**Work item A**
From the post about the BIObus sampling trip below, copy the passage starting at "Hello again faithful" and ending at "and the N.C.C.".
**Work item B**
In the post about the BIObus sampling trip below, how do damselflies hold their wings when at rest?

=== Document extract ===

Hello again faithful readers,
Last week I returned to the BIObus for more aquatic sampling. This time we visited sites within the Backus Heritage Conservation Area, Long Point Provincial Park, and the Nature Conservancy of Canada (N.C.C.). Today I’ll be talking about the river damselflies that were almost ubiquitous across our sampling areas and some details about our time in Long Point and the N.C.C.
Most of the areas we sampled during our trip were rivers or streams which are home to the larvae of damselflies, the suborder Zygoptera, and dragonflies, the suborder Anisoptera. Together, these two groups comprise the order Odonata. Distinguishing the two suborders is pretty easy with a little practice; dragonflies have larger more robust bodies and usually rest with their wings spread wide, while damselflies have thinner more fragile bodies and rest with their wings together above the body. Additionally, dragonflies ted to catch prey on the wing like fighter jets with legs, while damselflies usually scoop up their quarry from leaves.

=== Information shown ===

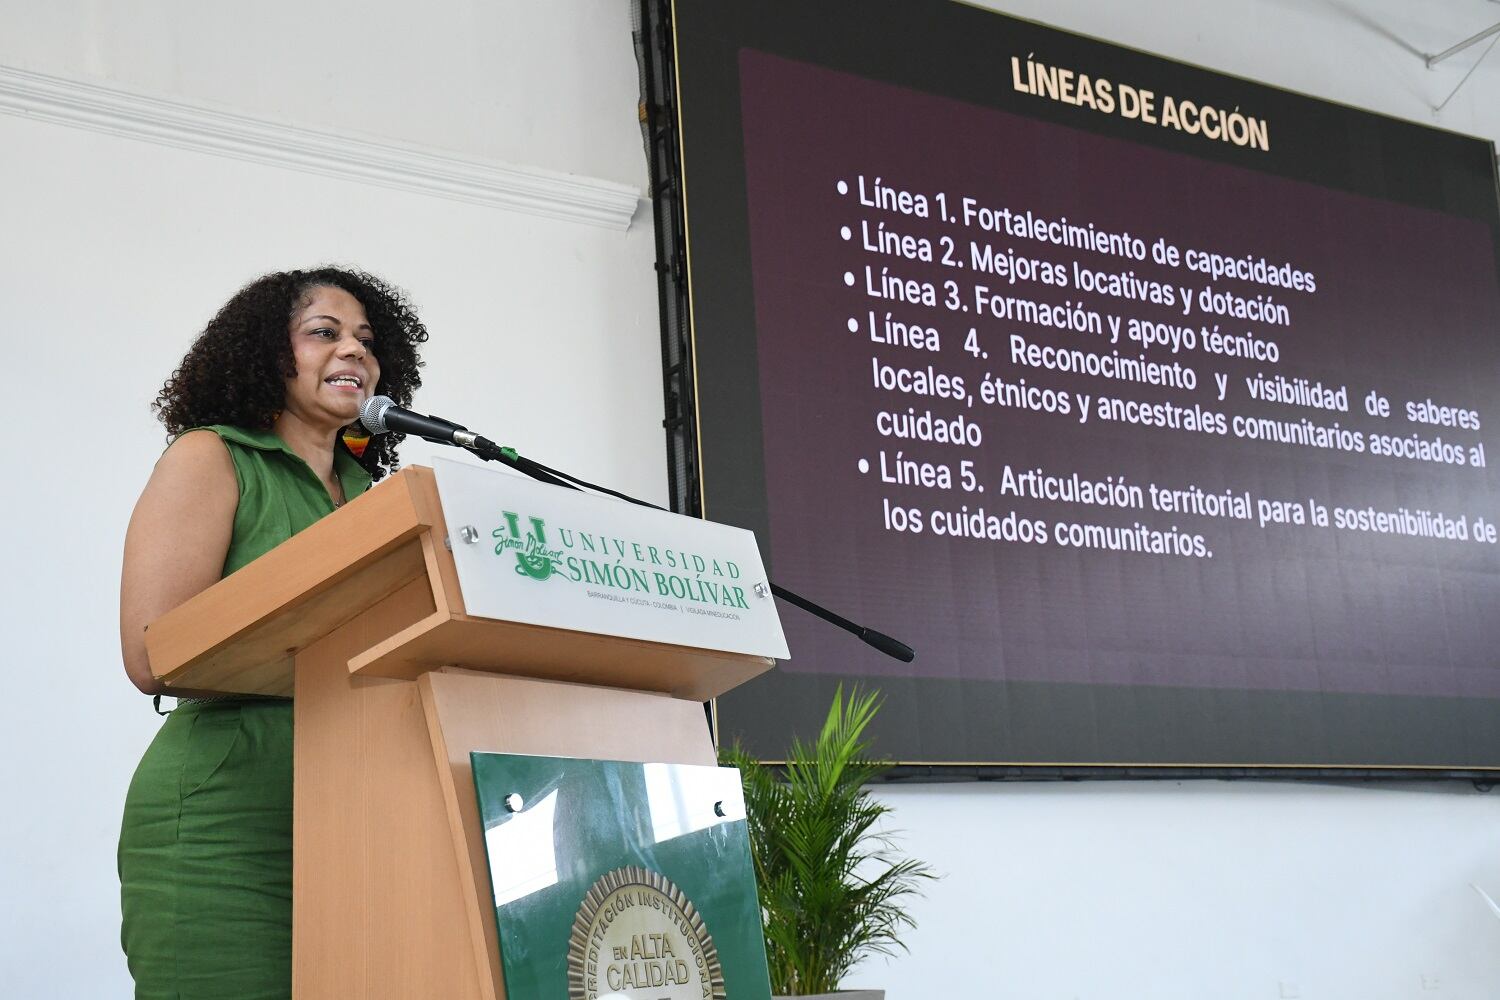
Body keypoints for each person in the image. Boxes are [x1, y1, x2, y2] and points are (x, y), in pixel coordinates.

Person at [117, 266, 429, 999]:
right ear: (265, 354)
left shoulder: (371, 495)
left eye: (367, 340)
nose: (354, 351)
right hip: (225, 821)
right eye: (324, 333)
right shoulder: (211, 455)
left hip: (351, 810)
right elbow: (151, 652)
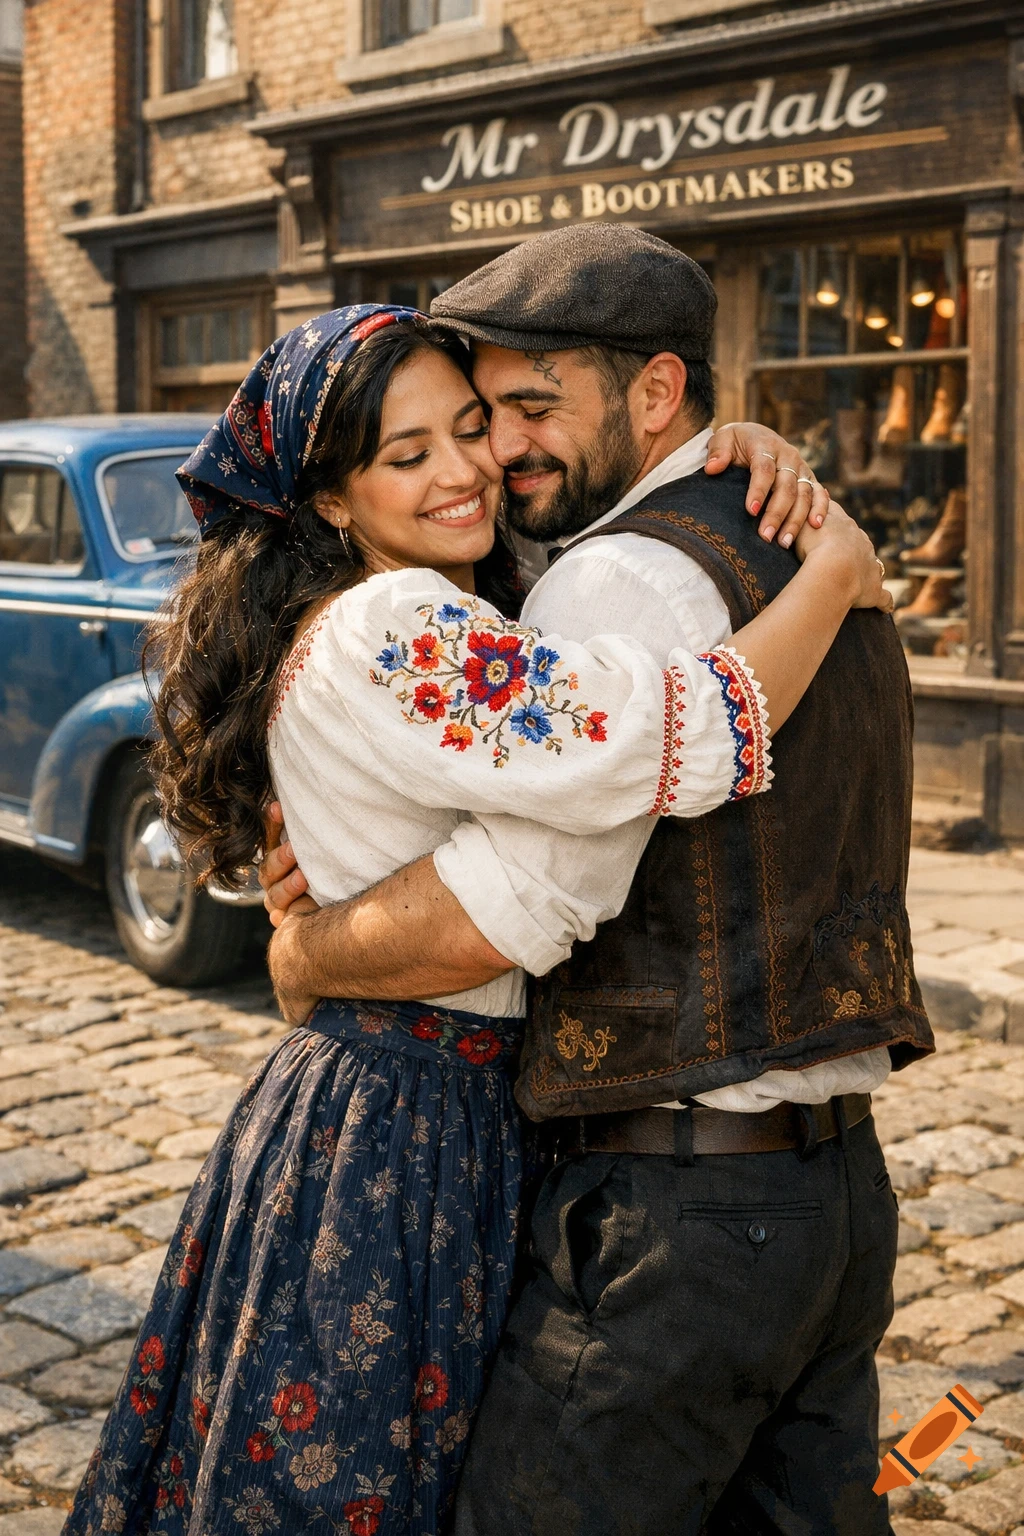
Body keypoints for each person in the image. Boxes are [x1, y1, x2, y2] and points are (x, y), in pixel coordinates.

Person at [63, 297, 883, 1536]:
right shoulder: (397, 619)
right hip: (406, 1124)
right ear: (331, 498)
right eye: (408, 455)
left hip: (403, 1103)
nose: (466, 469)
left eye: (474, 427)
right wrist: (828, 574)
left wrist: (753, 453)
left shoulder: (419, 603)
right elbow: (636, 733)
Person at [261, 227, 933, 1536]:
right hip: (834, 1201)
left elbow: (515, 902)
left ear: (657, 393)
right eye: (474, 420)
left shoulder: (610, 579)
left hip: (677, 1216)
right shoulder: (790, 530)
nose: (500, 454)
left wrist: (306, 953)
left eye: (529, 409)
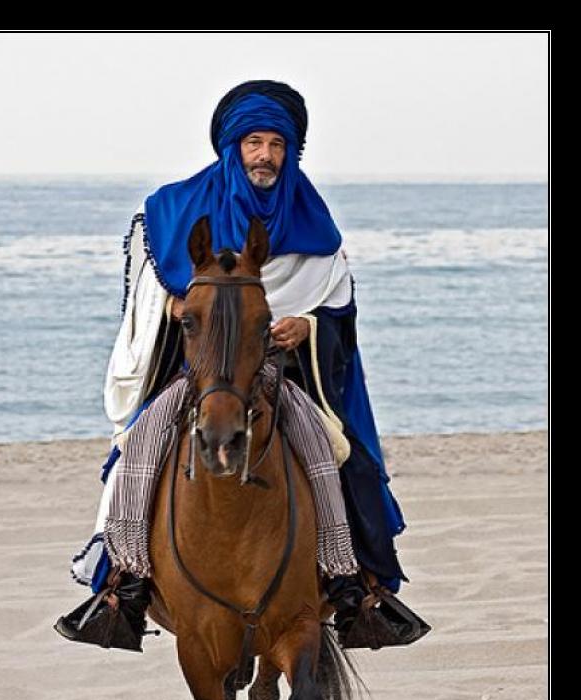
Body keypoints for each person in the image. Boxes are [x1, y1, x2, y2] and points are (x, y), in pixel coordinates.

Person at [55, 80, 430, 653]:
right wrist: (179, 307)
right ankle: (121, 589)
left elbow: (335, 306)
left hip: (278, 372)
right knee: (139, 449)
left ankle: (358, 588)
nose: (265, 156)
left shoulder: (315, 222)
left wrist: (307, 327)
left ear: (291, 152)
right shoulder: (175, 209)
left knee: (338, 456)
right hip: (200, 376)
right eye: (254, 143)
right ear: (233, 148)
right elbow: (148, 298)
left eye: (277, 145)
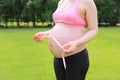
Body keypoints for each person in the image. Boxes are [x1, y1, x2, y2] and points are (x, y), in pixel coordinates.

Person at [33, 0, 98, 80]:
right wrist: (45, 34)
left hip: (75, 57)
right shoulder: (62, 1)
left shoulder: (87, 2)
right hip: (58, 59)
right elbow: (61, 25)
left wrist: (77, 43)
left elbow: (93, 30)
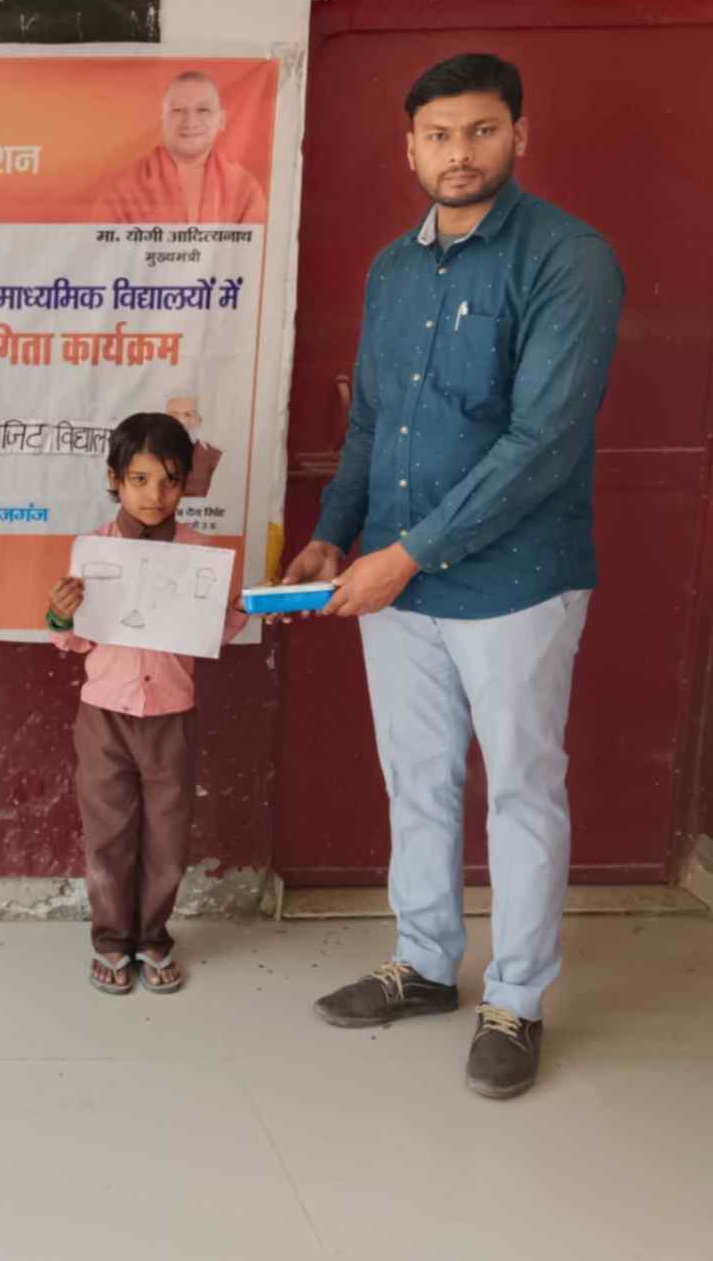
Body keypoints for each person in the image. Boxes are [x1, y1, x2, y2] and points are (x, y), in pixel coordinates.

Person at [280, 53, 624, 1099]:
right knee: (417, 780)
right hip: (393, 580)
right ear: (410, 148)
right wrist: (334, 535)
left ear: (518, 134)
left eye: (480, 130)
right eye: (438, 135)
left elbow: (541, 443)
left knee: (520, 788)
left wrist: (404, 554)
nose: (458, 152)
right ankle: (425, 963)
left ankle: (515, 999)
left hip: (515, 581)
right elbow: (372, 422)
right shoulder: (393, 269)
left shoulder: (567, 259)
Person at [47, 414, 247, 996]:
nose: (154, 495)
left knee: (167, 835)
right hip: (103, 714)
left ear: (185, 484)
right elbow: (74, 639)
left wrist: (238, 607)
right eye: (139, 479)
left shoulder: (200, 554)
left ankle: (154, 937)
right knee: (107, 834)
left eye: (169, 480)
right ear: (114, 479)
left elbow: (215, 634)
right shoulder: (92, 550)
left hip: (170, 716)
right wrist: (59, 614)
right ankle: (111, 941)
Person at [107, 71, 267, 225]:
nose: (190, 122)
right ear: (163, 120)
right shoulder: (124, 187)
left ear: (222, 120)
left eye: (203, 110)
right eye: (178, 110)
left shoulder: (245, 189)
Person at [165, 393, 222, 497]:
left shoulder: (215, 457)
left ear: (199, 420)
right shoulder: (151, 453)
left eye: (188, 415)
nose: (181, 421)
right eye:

===

**Exercise response A**
Hello again faithful readers,
Last week I returned to the BIObus for more aquatic sampling. This time we visited sites within the Backus Heritage Conservation Area, Long Point Provincial Park, and the Nature Conservancy of Canada (N.C.C.). Today I’ll be talking about the river damselflies that were almost ubiquitous across our sampling areas and some details about our time in Long Point and the N.C.C.

**Exercise response B**
Together above the body.